TASK TO COMPLETE » Below are records with pictures. Reproduce exactly the lines from the line with "thumb tip: (289, 311)" to the line with "middle tip: (146, 89)", inclusive, and leave each picture out.

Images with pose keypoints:
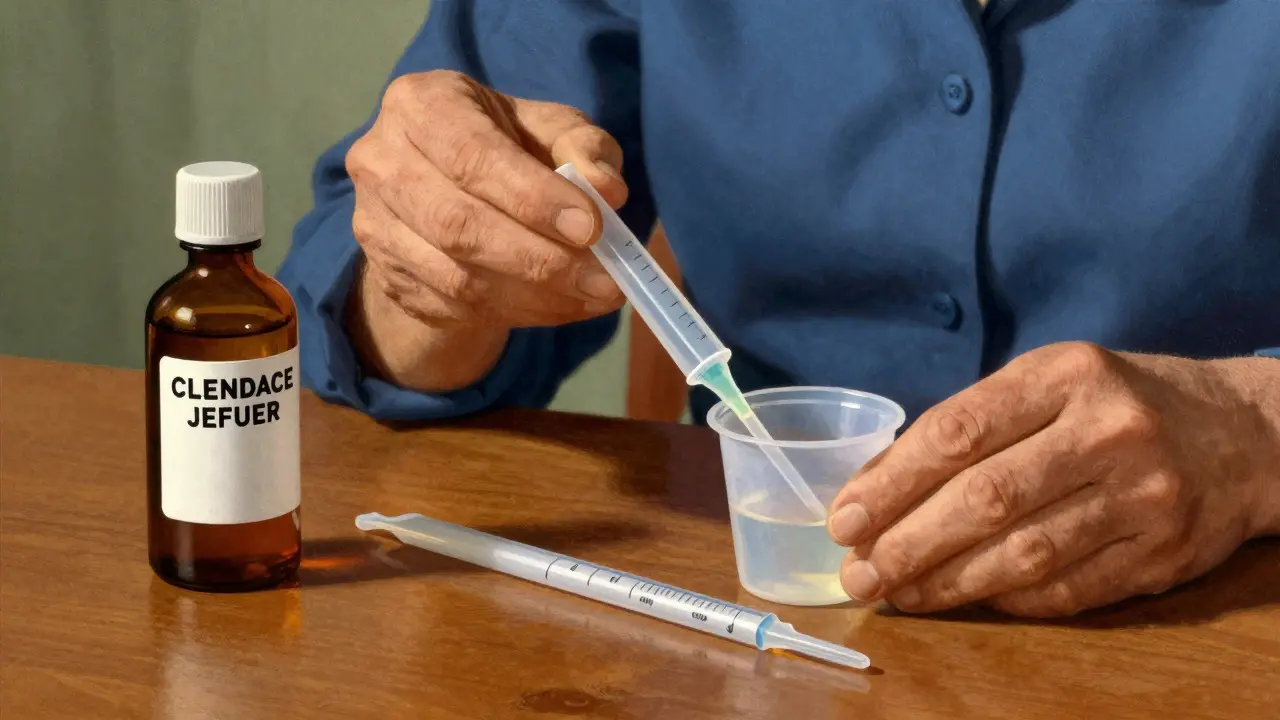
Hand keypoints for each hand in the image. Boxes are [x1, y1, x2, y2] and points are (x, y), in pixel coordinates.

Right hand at [343, 71, 626, 389]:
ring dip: (536, 296)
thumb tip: (607, 190)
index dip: (533, 198)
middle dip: (541, 260)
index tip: (591, 228)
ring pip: (456, 279)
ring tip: (595, 295)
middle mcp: (381, 162)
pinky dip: (520, 314)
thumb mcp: (552, 128)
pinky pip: (455, 309)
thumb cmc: (509, 146)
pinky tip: (565, 306)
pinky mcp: (387, 277)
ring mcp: (374, 225)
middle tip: (606, 279)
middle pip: (458, 225)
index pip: (472, 156)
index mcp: (420, 104)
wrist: (451, 189)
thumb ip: (583, 148)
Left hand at [826, 342, 1279, 616]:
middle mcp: (1109, 431)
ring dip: (946, 582)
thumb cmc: (1111, 404)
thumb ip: (966, 428)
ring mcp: (1143, 496)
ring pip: (1023, 554)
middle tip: (859, 572)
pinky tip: (963, 597)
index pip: (958, 432)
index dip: (892, 482)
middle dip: (908, 543)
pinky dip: (1004, 598)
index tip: (844, 518)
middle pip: (985, 499)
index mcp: (1066, 374)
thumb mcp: (1043, 386)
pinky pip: (1065, 590)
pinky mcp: (1161, 555)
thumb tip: (872, 490)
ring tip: (897, 592)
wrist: (1239, 433)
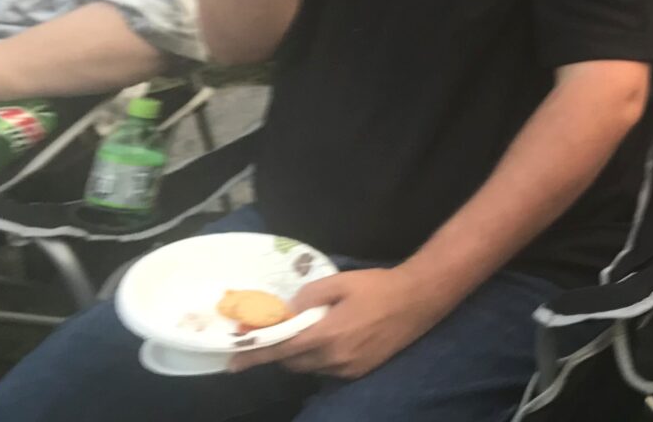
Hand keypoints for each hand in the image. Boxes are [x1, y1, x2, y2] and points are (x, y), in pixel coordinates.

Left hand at [230, 267, 449, 379]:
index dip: (254, 356)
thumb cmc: (379, 286)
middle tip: (284, 331)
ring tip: (316, 331)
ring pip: (311, 367)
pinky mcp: (360, 371)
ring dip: (305, 354)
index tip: (233, 362)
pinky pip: (329, 369)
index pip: (281, 350)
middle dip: (284, 350)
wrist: (419, 299)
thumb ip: (310, 295)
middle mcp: (334, 358)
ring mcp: (348, 368)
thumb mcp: (341, 281)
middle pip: (293, 363)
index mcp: (326, 335)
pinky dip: (323, 357)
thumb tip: (289, 311)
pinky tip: (337, 338)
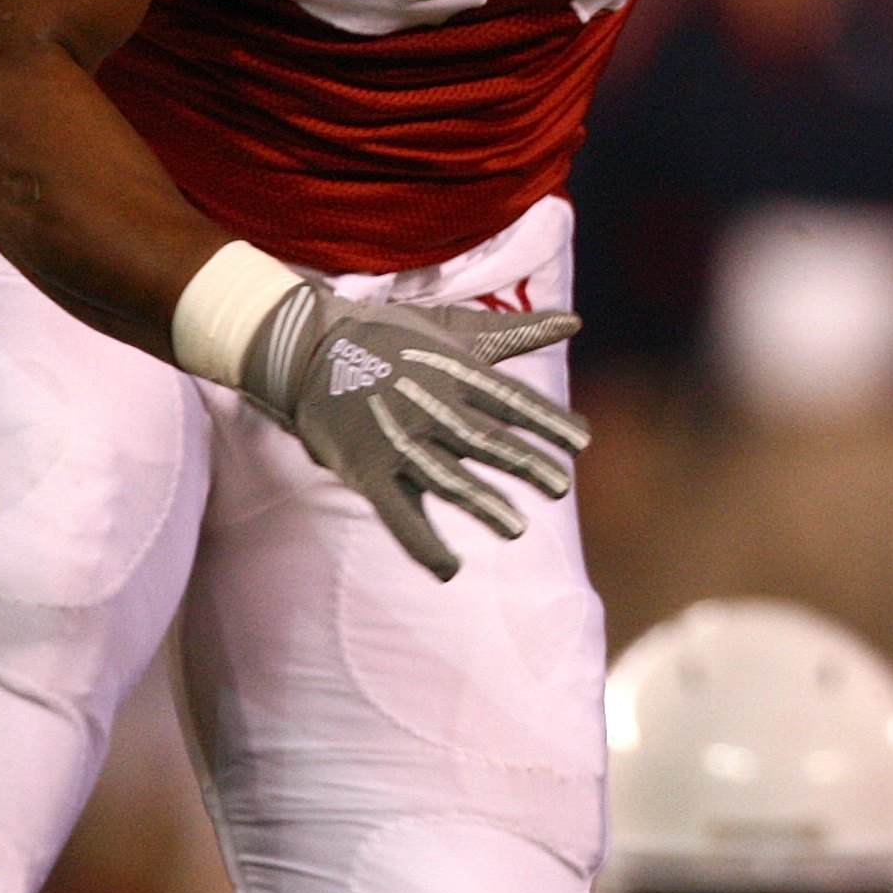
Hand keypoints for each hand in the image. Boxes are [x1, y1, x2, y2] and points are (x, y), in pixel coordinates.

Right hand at [235, 286, 588, 580]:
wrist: (309, 348)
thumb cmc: (392, 337)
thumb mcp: (454, 329)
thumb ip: (516, 332)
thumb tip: (576, 322)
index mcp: (455, 372)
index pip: (512, 400)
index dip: (548, 421)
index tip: (584, 442)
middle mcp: (430, 406)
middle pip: (486, 441)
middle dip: (526, 465)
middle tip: (561, 487)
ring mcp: (397, 441)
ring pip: (447, 478)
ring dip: (482, 505)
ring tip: (517, 529)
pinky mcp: (367, 471)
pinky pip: (397, 514)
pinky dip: (422, 544)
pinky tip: (449, 570)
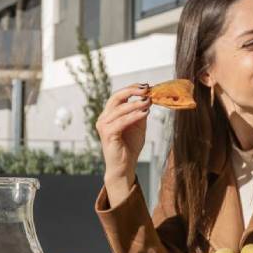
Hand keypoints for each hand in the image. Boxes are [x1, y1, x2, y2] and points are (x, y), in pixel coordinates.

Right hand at [96, 84, 150, 200]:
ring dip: (136, 104)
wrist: (124, 167)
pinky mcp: (108, 134)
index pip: (118, 96)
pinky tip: (145, 113)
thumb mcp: (138, 126)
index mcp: (109, 114)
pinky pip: (122, 122)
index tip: (146, 86)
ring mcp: (104, 126)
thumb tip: (149, 97)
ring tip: (149, 101)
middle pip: (116, 98)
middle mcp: (103, 118)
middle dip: (132, 91)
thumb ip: (140, 112)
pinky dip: (134, 116)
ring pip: (120, 109)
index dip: (131, 89)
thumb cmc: (130, 147)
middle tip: (146, 89)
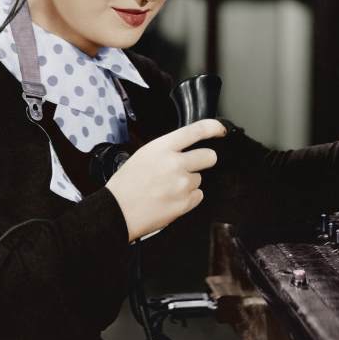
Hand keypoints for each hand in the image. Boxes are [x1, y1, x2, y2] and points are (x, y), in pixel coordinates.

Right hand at [106, 119, 226, 241]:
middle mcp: (175, 163)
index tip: (221, 130)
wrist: (117, 212)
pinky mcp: (185, 203)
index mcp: (162, 148)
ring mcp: (182, 184)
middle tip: (190, 167)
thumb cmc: (126, 185)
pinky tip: (171, 198)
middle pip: (209, 156)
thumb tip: (186, 150)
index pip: (196, 131)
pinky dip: (188, 198)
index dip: (214, 128)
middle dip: (204, 160)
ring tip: (168, 188)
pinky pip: (198, 196)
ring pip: (199, 179)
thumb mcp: (143, 155)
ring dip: (189, 183)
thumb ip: (167, 150)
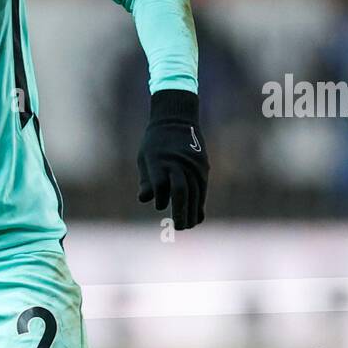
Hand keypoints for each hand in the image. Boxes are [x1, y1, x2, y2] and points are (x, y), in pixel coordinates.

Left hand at [137, 90, 207, 230]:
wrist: (177, 119)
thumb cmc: (155, 143)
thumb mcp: (145, 157)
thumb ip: (147, 179)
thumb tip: (145, 199)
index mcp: (159, 160)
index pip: (160, 184)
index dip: (160, 198)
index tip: (159, 207)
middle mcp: (178, 163)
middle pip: (181, 191)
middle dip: (180, 211)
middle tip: (178, 227)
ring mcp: (192, 165)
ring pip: (194, 192)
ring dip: (191, 211)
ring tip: (187, 226)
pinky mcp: (202, 167)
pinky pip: (202, 189)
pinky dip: (200, 203)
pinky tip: (197, 216)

TASK RESULT »
thumb tip: (289, 311)
pinky tip: (337, 338)
Hand keypoints for each hand in the image. Boxes are [x1, y1, x2, y2] and points are (x, y), in pixel coordinates.

Right hand at [235, 286, 588, 580]:
wrist: (309, 348)
thumb cmc: (392, 337)
thumb mcp: (454, 329)
thumb ip: (516, 332)
thumb tip: (576, 322)
index mcp: (455, 372)
index pip: (512, 400)
index dip: (548, 421)
index tip: (584, 442)
middle mcp: (430, 406)
middle pip: (486, 441)
middle dip: (526, 465)
middle tip: (561, 487)
ring mcp: (397, 441)
ring pip: (447, 478)
ring dip: (482, 505)
ring tip: (517, 529)
pinky mcp: (367, 471)
pinky pip: (397, 514)
pinky dip: (422, 544)
pinky tip: (449, 570)
Hand keypoints for each hand in the image. Boxes are [x1, y1, x2, y2] and points are (x, y), in pixel coordinates.

Right hand at [96, 84, 150, 200]:
ring dip: (136, 104)
wrist: (124, 167)
pinky mcp: (108, 134)
index pip: (118, 96)
pinky tip: (145, 113)
thumb mcp: (138, 126)
index mcp: (109, 114)
pinky pip: (122, 122)
index tip: (146, 86)
ring mcp: (104, 126)
thumb tip: (149, 97)
ring tip: (149, 101)
middle pip: (116, 98)
middle mcp: (103, 118)
middle dip: (132, 91)
thumb ip: (140, 112)
pinky dip: (134, 116)
ring pip: (120, 109)
index dip: (131, 89)
thumb cmc: (130, 147)
middle tip: (146, 89)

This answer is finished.